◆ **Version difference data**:
------------------------

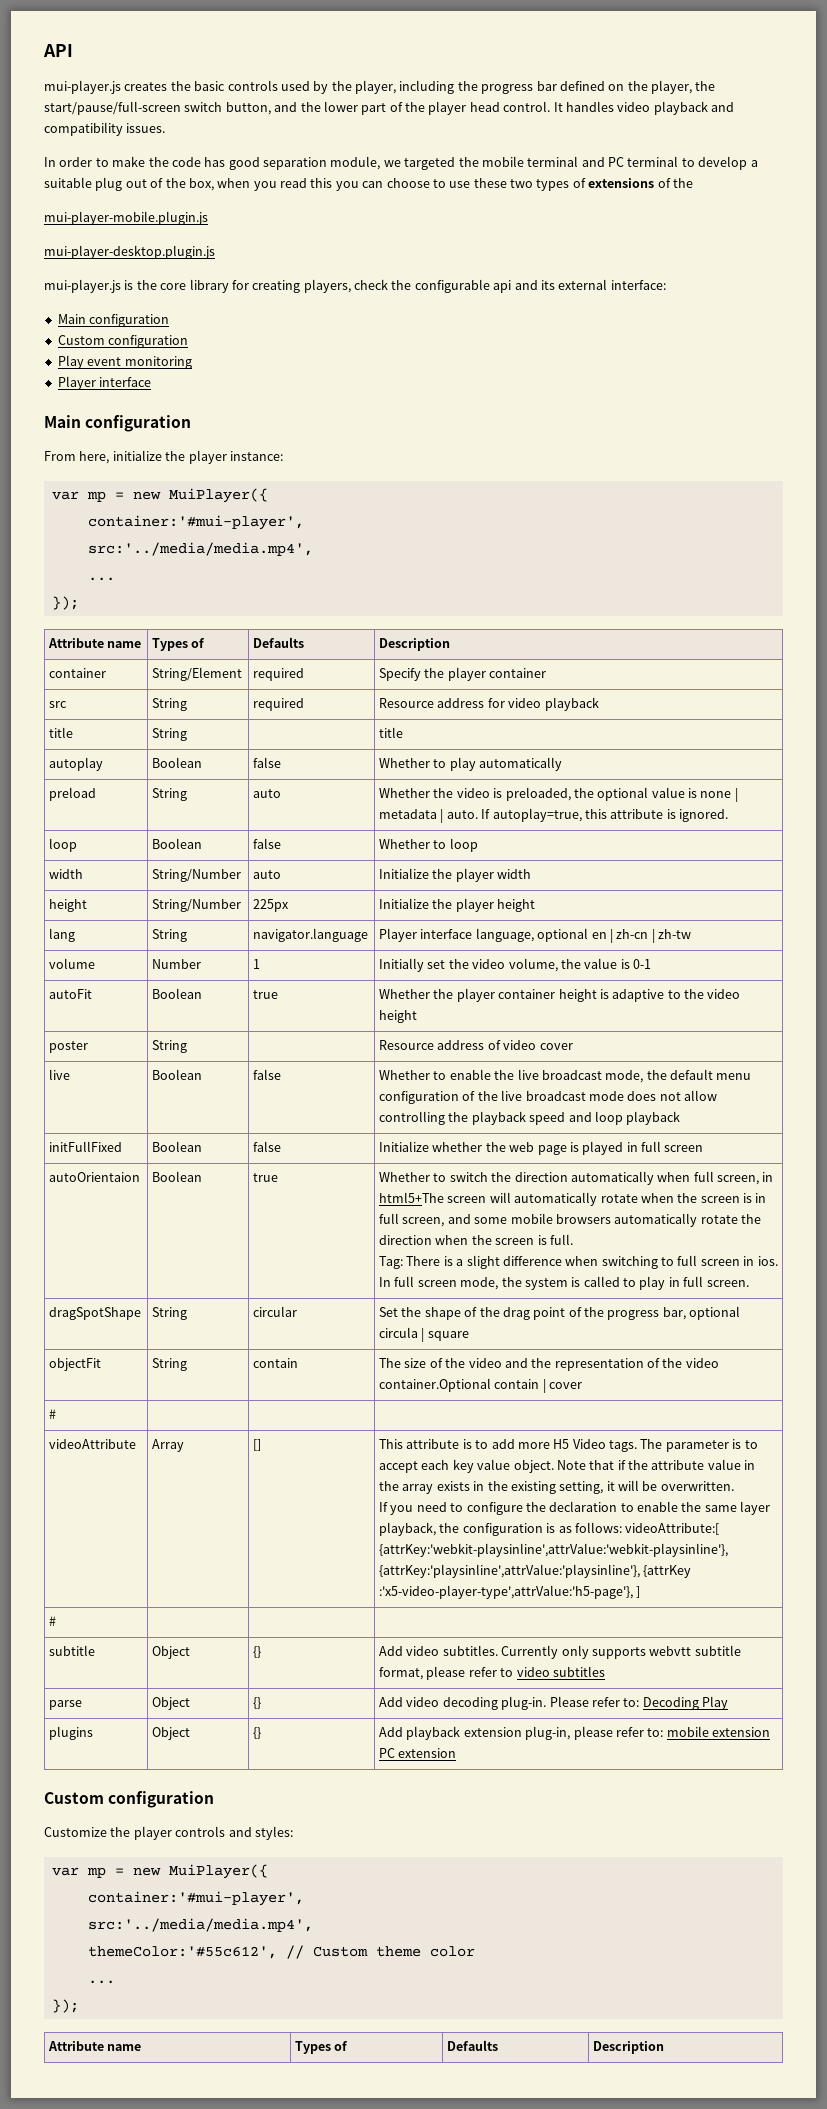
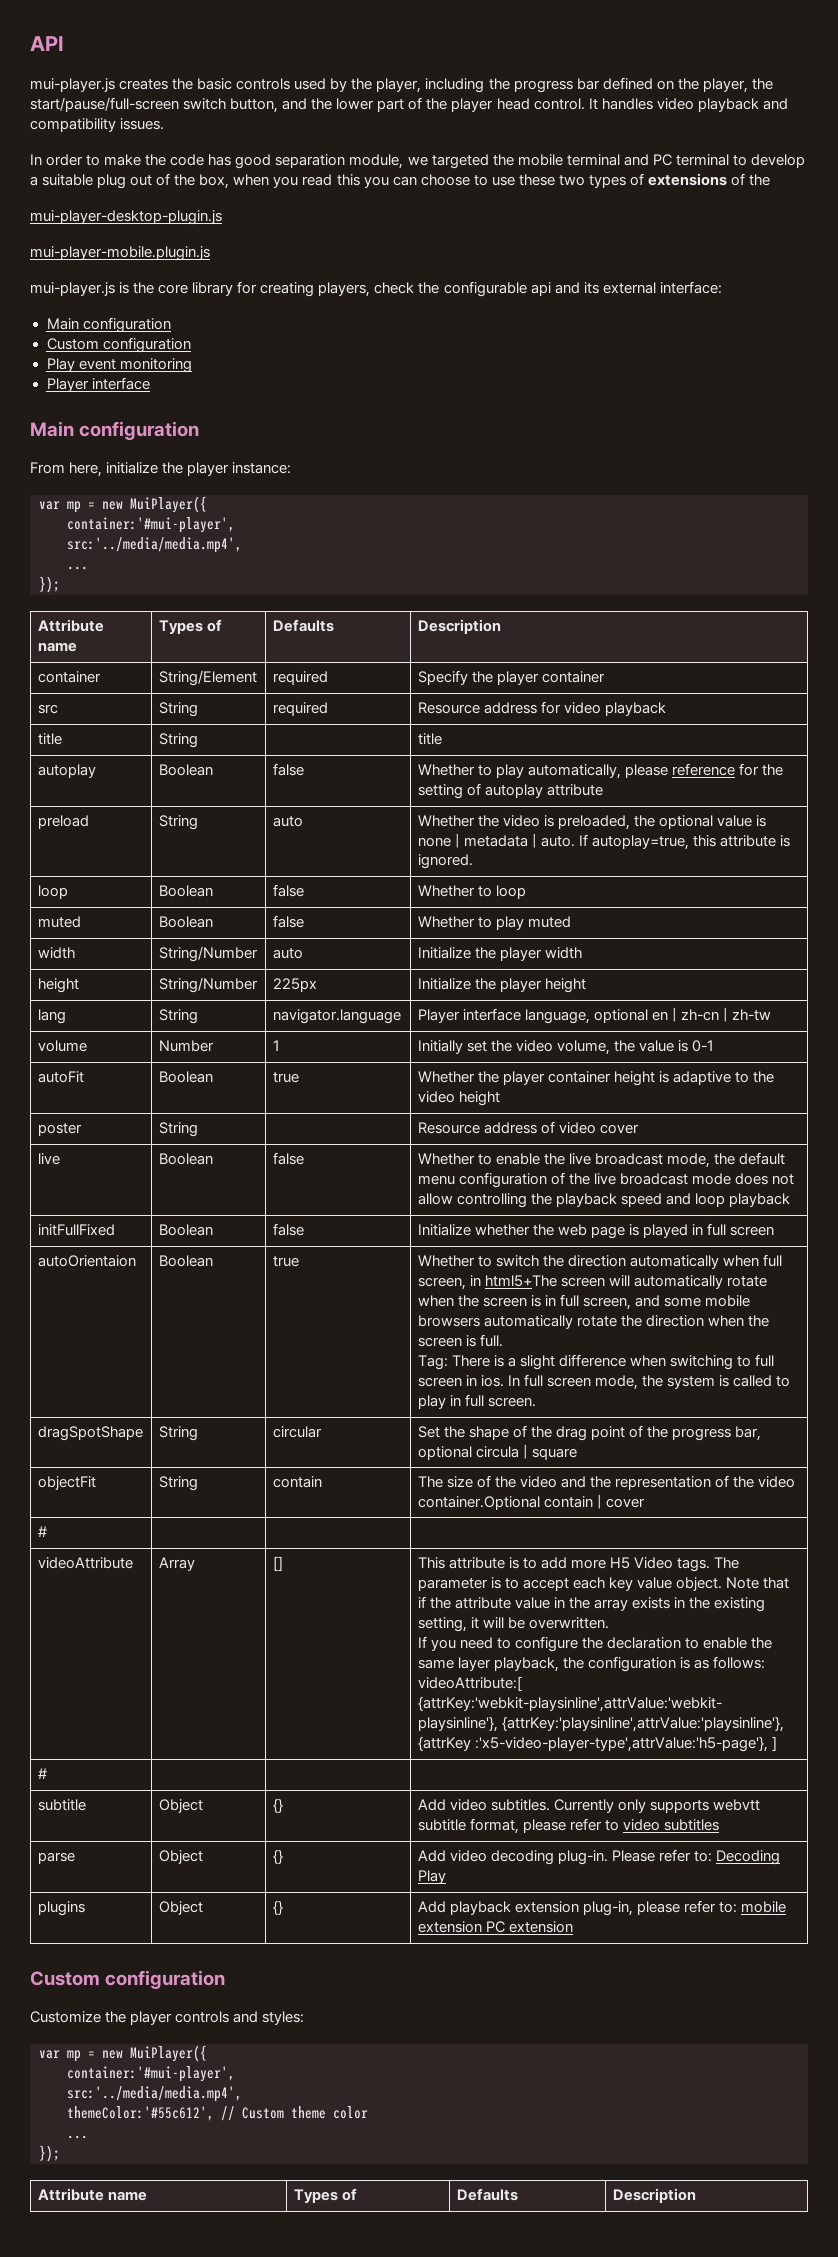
(693, 183) none -> [30,210,222,225] // mui-player-desktop-plugin.js
[44,245,215,259] // mui-player-desktop.plugin.js -> (210, 253) none
[479,757,563,771] automatically -> [527,763,783,779] [417,783,603,799] automatically, please reference for the setting of autoplay attribute
(478, 845) none -> [37,916,81,928] [158,916,213,928] [272,915,304,928] [417,916,571,930] // muted | Boolean | false | Whether to play muted

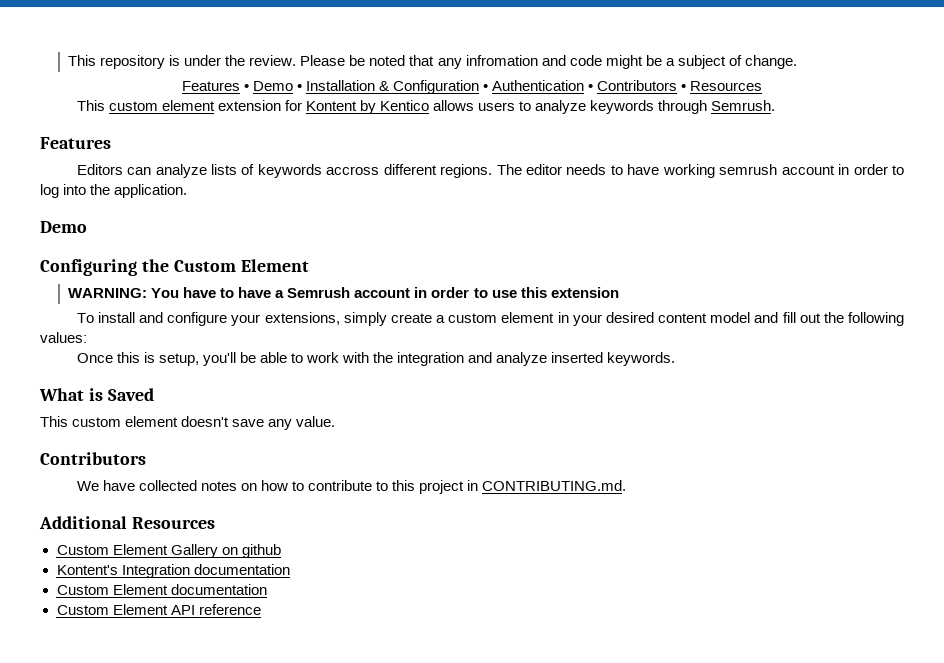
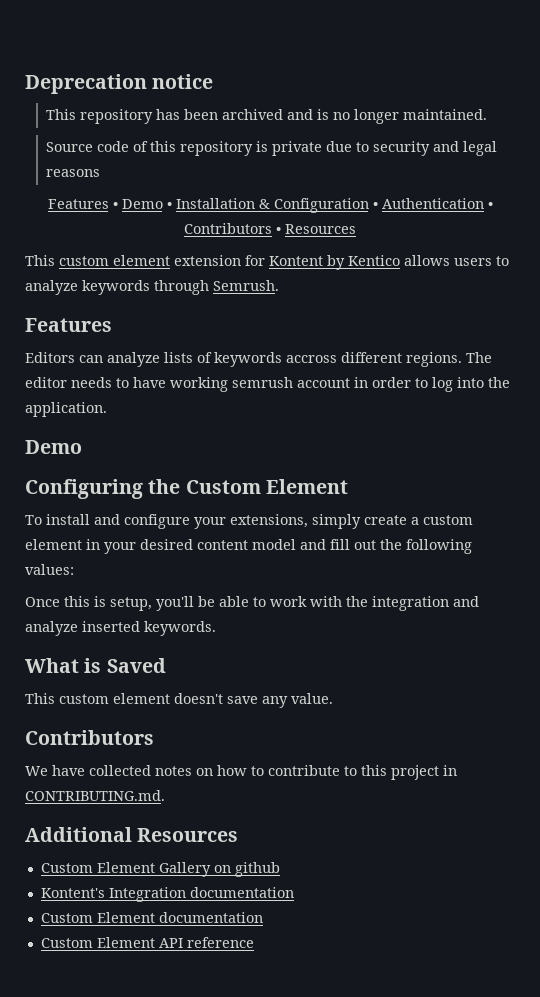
[68,55,797,69] This repository is under the review. Please be noted that any infromation and code might be a subject of change. -> [25,74,214,94] [45,109,487,124] [45,141,497,156] [45,169,100,177] Deprecation notice // This repository has been archived and is no longer maintained. // Source code of this repository is private due to security and legal reasons
[68,287,619,298] // WARNING: You have to have a Semrush account in order to use this extension -> (348, 486) none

------------------------

◆ **PROBLEM DESCRIPTION**: The lines to copy run from the line containing "[479,757,563,771] automatically ->" through the end of the data above; copy exactly those, minus the pictures.

◆ **FINAL ANSWER**:
[479,757,563,771] automatically -> [527,763,783,779] [417,783,603,799] automatically, please reference for the setting of autoplay attribute
(478, 845) none -> [37,916,81,928] [158,916,213,928] [272,915,304,928] [417,916,571,930] // muted | Boolean | false | Whether to play muted

[68,55,797,69] This repository is under the review. Please be noted that any infromation and code might be a subject of change. -> [25,74,214,94] [45,109,487,124] [45,141,497,156] [45,169,100,177] Deprecation notice // This repository has been archived and is no longer maintained. // Source code of this repository is private due to security and legal reasons
[68,287,619,298] // WARNING: You have to have a Semrush account in order to use this extension -> (348, 486) none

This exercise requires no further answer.